粟宏送粟春雨上学的路上遇到了塞车,等她好不容易抢在铃声响起前赶到学校,距离升旗仪式开始只剩不到十分钟的时间。
她利用十分钟的时间跑回教室将书包放下,又匆忙跑到操场,然后在熙攘的人群中找到自己班级所在的位置,偷偷站在了队尾。
这是她第一次站的这么靠后,感觉很奇妙。还没来得及回味,曾庆林就在升旗台上拍了拍话筒,一脸严肃地发言:“好了同学们,大家安静下来,升旗仪式马上要开始了,各班班长在升旗仪式后将没有参加升旗的人的名单交上来。
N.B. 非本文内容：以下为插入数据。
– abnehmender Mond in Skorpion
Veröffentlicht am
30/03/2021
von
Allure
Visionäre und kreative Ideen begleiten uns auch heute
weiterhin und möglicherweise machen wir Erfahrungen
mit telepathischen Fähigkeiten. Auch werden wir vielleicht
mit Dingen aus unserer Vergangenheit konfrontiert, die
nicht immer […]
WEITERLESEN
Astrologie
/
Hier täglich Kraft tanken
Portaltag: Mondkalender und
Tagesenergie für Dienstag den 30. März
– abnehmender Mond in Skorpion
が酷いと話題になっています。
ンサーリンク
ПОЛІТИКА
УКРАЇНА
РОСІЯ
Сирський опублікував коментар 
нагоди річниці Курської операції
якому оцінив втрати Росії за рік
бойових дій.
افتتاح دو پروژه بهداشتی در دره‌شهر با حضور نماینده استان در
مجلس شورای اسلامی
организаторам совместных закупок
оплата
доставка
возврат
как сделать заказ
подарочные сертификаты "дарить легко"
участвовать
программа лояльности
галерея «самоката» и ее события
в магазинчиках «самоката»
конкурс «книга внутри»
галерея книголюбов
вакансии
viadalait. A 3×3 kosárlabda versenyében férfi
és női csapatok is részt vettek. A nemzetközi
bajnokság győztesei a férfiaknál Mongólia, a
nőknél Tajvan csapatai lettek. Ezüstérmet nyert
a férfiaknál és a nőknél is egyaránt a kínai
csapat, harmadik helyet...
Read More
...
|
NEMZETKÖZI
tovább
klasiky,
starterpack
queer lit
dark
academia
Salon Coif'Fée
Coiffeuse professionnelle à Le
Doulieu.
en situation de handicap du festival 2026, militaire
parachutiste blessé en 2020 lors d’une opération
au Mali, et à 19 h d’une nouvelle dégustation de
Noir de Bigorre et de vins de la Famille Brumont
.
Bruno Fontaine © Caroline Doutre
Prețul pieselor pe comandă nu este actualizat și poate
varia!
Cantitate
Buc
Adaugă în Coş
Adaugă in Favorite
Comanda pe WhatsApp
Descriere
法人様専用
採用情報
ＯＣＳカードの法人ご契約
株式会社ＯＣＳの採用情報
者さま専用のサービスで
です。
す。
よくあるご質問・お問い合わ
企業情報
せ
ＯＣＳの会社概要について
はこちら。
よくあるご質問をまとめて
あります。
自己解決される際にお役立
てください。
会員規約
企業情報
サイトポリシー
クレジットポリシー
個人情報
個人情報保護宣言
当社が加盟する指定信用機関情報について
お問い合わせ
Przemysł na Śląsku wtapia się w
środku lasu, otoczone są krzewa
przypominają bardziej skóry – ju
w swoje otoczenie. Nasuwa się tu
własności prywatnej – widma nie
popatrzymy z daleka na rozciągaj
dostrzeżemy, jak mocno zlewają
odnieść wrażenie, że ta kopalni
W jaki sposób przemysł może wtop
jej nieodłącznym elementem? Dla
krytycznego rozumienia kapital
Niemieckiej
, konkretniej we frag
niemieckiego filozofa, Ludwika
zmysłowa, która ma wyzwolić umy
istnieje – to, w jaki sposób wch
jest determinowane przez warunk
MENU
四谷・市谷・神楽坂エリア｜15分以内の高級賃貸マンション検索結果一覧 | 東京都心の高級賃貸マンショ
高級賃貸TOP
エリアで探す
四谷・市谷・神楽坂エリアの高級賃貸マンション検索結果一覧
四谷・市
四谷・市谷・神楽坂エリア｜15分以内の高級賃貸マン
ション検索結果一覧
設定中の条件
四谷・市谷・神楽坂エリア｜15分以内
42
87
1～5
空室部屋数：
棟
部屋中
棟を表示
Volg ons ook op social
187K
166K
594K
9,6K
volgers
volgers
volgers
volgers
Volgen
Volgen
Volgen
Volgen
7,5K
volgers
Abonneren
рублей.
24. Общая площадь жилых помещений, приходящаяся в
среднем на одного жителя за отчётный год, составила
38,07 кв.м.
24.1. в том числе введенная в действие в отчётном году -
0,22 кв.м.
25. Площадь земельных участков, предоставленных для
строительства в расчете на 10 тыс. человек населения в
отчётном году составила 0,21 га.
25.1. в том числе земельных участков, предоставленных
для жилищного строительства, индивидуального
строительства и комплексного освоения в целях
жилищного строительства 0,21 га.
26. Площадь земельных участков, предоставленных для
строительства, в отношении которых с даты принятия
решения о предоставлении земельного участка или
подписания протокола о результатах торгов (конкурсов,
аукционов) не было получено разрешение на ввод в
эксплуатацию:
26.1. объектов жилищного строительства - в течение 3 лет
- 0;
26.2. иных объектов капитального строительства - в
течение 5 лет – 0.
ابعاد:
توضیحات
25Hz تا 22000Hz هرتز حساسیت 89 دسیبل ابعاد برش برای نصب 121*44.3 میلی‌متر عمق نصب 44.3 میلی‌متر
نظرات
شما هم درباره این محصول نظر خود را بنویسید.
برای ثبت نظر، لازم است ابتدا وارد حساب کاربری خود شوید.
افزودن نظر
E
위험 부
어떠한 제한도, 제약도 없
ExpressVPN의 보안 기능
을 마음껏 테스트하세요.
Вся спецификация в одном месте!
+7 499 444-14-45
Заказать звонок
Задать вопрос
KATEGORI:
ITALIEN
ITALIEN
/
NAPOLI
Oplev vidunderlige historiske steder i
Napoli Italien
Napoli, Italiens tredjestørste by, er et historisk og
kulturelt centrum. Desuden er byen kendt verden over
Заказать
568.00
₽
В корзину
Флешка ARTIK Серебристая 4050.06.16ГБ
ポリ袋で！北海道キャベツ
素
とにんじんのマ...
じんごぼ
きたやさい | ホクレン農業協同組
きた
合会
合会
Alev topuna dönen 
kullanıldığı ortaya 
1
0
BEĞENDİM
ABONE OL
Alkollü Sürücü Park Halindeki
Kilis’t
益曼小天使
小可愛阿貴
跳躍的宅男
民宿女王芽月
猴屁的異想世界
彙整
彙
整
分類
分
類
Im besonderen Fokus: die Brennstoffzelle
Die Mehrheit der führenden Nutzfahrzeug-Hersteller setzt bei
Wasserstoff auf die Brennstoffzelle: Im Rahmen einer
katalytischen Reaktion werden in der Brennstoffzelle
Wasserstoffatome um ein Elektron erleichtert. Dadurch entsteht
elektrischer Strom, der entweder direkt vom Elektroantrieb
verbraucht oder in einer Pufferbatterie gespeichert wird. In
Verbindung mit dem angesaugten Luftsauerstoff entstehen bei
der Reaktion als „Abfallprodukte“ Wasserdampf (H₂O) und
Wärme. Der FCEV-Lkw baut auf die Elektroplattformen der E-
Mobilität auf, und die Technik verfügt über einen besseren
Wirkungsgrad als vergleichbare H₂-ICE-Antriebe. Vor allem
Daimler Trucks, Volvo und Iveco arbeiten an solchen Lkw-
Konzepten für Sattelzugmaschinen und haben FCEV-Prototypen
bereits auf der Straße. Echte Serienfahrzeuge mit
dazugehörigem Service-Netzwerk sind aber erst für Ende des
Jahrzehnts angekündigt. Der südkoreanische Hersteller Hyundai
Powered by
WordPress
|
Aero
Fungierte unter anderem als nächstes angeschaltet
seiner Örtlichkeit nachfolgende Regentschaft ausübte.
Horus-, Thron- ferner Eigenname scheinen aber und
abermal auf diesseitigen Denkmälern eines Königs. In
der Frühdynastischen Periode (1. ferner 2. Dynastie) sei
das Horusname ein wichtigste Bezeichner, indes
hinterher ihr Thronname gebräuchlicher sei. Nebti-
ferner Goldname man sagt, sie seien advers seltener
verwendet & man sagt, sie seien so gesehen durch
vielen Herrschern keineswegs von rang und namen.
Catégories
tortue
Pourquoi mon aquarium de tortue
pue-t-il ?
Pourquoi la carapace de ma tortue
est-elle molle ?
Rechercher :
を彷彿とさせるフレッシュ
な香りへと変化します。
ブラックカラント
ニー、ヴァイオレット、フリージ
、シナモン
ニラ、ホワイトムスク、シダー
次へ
”
粟春雨呼了一口气,心想,幸好她没迟到旷操。
岂知她这口气还没完全呼出,站在她前面的林琳便善意地提醒她:“粟春雨,刚才刘小燕过来记了你的名字,你要不要等一下过去跟她说一声?”
粟春雨下意识脱口而出:“不是江一诚统计名单么?”她甚少会像今天来的这么迟,自然不知道原来平时早操在队伍里穿梭的刘小燕其实是在统计迟到的名单。
林琳:“江一诚才没心思管这个,他自己到现在都还没到。刘小燕是副班长。你平常没有迟到过,不知道她有多喜欢跟老师打小报告。”
闻言,她这才往男生的队列里看去,还真没有发现江一诚的身影。同样没来的,还有言谢。
粟春雨不知道想到了什么,她小声地问林琳:“你看到江一诚被记名字了么?”
“没仔细看。不过江一诚他是班长,刘小燕不敢跟他作对。平时就算记了名字,他也有办法划掉。”自然是有办法划掉名单的,毕竟上交名单的事,一般都是江一诚在做。但十四班却很少有人真的因为迟到被批评的,想来是江一诚交名单的时候把所有人的名字都划掉了,重新交了一张空白的。
“哦,”她了然地点头,又问:“那言谢呢?”
“我怎么了?”突兀的声音打断了粟春雨的询问。言谢双手插在校服外套的兜里,漫不经心地站到了男生的队尾。他歪着头盯着粟春雨与林琳,痞里痞气地问:“你俩说我什么坏话呢?”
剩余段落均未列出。